La situation est aggravée par l’absence d’installations sanitaires adéquates, communément appelées « coup direct », ainsi que par l’insécurité grandissante liée au banditisme qui sévit dans ce quartier.

Les grossesses précoces y sont fréquentes. Il n’est pas rare de voir des adolescentes âgées de 14 à 19 ans déjà mères. Certaines ont jusqu’à trois enfants avant même d’atteindre 20 ans, souvent abandonnées par leurs partenaires. Le manque d’éducation, l’absence de structures d’encadrement et l’accès limité aux services sociaux exposent ces jeunes filles à une grande vulnérabilité. Entre déscolarisation, chômage, lourdes responsabilités familiales et absence de perspectives, leur quotidien reflète les dures réalités de plusieurs quartiers défavorisés de Kinshasa.

« Moi, j’étudie de temps en temps. Cette année, j’ai repris l’école, mais je ne compte pas continuer l’année prochaine. Nous sommes nombreux à la maison, et je n’aime pas trop l’école, ça me prend trop de temps. Je préfère sortir, faire l’ambiance. C’est plus rentable pour moi, parce que je rencontre des garçons qui me donnent de l’argent », confie une adolescente de 16 ans au Desk Femme de ACTUALITÉ.CD 

Dès le matin, les ruelles de Pakadjuma s’animent. Devant les maisons en tôle, l’ambiance est rythmée par des danses comme le Mukombonso et la consommation d’alcool local, appelé Mokonzi. Pour certaines jeunes filles, ces pratiques servent d’échappatoire à la souffrance et à la détresse sociale.

La majorité des familles de ce quartier sont originaires de la province de l’Équateur.
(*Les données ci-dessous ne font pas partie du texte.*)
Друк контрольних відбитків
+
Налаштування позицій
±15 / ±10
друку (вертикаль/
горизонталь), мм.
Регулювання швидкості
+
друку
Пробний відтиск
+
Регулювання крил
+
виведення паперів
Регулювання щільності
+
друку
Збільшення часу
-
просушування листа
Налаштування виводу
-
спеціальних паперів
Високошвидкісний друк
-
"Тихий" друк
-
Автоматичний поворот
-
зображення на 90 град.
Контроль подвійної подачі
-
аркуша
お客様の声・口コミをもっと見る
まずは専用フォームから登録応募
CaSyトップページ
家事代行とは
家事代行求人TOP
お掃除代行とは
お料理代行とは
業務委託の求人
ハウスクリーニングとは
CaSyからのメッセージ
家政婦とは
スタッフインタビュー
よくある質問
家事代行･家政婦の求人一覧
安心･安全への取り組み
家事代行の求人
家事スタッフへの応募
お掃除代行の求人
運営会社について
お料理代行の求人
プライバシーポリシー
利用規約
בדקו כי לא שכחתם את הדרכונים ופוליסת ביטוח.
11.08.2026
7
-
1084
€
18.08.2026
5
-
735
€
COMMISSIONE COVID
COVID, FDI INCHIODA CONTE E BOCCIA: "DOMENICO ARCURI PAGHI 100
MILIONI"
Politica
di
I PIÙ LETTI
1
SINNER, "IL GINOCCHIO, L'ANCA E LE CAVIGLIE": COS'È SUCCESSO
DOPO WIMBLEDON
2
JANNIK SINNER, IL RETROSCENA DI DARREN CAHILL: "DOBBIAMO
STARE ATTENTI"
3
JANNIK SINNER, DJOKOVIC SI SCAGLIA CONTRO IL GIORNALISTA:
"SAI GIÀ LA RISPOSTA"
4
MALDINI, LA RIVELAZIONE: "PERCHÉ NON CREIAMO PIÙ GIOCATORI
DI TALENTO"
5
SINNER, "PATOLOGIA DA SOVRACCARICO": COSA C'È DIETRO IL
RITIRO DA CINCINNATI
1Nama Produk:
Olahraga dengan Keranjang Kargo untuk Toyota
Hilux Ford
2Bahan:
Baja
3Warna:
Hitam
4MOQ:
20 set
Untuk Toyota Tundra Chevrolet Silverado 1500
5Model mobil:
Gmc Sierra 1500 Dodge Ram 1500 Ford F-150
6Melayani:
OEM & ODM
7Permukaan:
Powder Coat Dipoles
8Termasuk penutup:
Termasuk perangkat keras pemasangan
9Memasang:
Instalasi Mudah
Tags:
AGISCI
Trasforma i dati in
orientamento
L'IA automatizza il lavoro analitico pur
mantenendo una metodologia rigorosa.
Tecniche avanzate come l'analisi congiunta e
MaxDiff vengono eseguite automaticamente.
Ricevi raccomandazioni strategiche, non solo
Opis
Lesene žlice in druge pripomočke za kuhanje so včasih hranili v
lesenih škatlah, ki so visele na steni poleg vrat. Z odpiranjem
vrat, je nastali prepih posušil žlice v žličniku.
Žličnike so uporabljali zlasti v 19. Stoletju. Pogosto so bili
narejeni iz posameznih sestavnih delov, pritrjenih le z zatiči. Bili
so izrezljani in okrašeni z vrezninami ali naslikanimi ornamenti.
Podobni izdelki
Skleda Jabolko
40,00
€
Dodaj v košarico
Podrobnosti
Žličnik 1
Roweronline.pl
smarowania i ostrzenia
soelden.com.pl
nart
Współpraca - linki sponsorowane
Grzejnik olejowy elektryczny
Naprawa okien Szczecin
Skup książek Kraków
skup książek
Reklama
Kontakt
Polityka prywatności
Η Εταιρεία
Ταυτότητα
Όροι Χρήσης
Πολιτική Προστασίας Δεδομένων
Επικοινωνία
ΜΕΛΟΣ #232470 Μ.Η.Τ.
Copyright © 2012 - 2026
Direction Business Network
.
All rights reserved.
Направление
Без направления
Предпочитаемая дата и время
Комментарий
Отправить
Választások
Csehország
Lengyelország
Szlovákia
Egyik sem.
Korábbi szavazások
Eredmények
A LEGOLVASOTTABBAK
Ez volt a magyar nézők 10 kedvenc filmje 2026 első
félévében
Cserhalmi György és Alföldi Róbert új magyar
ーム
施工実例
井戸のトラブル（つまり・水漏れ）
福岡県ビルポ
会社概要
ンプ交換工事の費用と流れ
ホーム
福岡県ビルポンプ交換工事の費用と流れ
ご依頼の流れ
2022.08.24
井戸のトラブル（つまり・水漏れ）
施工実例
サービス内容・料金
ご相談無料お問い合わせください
Les parents exercent principalement de petits métiers : pousse-pousseurs, chargeurs dans des usines privées ou encore vendeurs ambulants.

Sur l’avenue du Marain, une jeune femme de 22 ans, vendeuse, raconte comment elle a arrêté les études.

« Je me sens menacée à cause des mauvaises influences du quartier. Pour dire vrai, je n’ai pas de diplôme. J’ai arrêté l’école en 4e année des humanités parce que je me suis laissée entraîner par mes amies et par la vie d’ici. Aujourd’hui, j’ai une fille, j’ai 22 ans et je vis encore chez mes parents. Je regrette beaucoup, mais mes parents ont refusé de continuer à payer mes études. Maintenant, je vends du poisson pour survivre », explique-t-elle.

De son côté, Meda, une jeune femme vivant dans une église des environs, dénonce l’insécurité à tous les niveaux dans ce quartier.

« Ici, tu ne peux même pas utiliser ton téléphone tranquillement. Même des filles de 13 ans et plus traînent dans des coins pour menacer les gens et leur voler leurs téléphones, parfois même avec des policiers. Ils te disent : “Donne-moi ton téléphone”, et tu obéis par peur de recevoir une balle. Mais on est déjà habitués. Ce n’est plus un secret. Ici, le vrai problème, c’est l’éducation », souligne-t-elle.

Sans accès à l’éducation ni accompagnement adéquat, de nombreuses jeunes filles voient leurs rêves s’éteindre avant même d’avoir commencé à vivre. La déscolarisation expose directement ces jeunes filles aux grossesses précoces et à une dépendance économique accrue.